The fossil platanistine periotic (left), compared to a modern Platanista gangetica periotic (right). From Bianucci et al. (2013).

References cited

Bianucci, G. 2013. Septidelphis morii, n. gen. et. sp., from the Pliocene of Italy: new evidence of the explosive radiation of true dolphins (Odontoceti, Delphinidae). Journal of Vertebrate Paleontology 33: 722-740.

Bianucci, G., Lambert, O., Salas-Gismondi, R., Tejada, J., Pujos, F., Urbina, M., and Antoine P.O. 2013. A Miocene relative of the Ganges River dolphin (Odontoceti, Platanistidae) from the Amazonian Basin.
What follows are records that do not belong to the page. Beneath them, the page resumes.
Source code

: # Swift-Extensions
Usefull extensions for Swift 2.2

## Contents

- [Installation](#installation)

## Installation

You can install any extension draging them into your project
Journal of Vertebrate Paleontology 33:741-745.

Cozzuol, M. A. 2010. Fossil record and the evolutionary history of Inioidea; pp. 193–217 in M. Ruiz-García and J. Shostell (eds.), Biology, Evolution and Conservation of River Dolphins within South America and Asia. Nova Science Publishers, New York.

Fordyce, R.E. 1983. Rhabdosteid dolphins (Mammalia: Cetacea) from the middle Miocene, Lake Frome, South Australia. Alcheringa 7: 27-40.

Geisler, J. H., S. J. Godfrey, and O. Lambert. 2012. A new genus and species of late Miocene Inioid (Cetacea, Odontoceti) from the Meherrin River, North Carolina, U.S.A. Journal of Vertebrate Paleontology 32:198–211.

Gutstein, C. S., M. A. Cozzuol, A. O. Vargas,M. E. Su´ arez, C. L. Schultz, and D. Rubilar-Rogers. 2009. Patterns of skull variation of Brachydelphis (Cetacea, Odontoceti) from the Neogene of the southeastern Pacific. Journal of Mammalogy 90:504–519.

Lambert, O., and Muizon, C. de. 2013. A new long-snouted species of the Miocene pontoporiid dolphin Brachydephis and a review of the Mio-Pliocene marine mammal levels in the Sacaco Basin, Peru. Journal of Vertebrate Paleontology 33:709-721.

Muizon C. de 1988. Les vertébrés fossiles de la Formation Pisco (Perou). Troisieme partie: Les odontocètes (Cetacea, Mammalia) du Miocène. Editions Recherche sur les Civilisations 78: 1-244.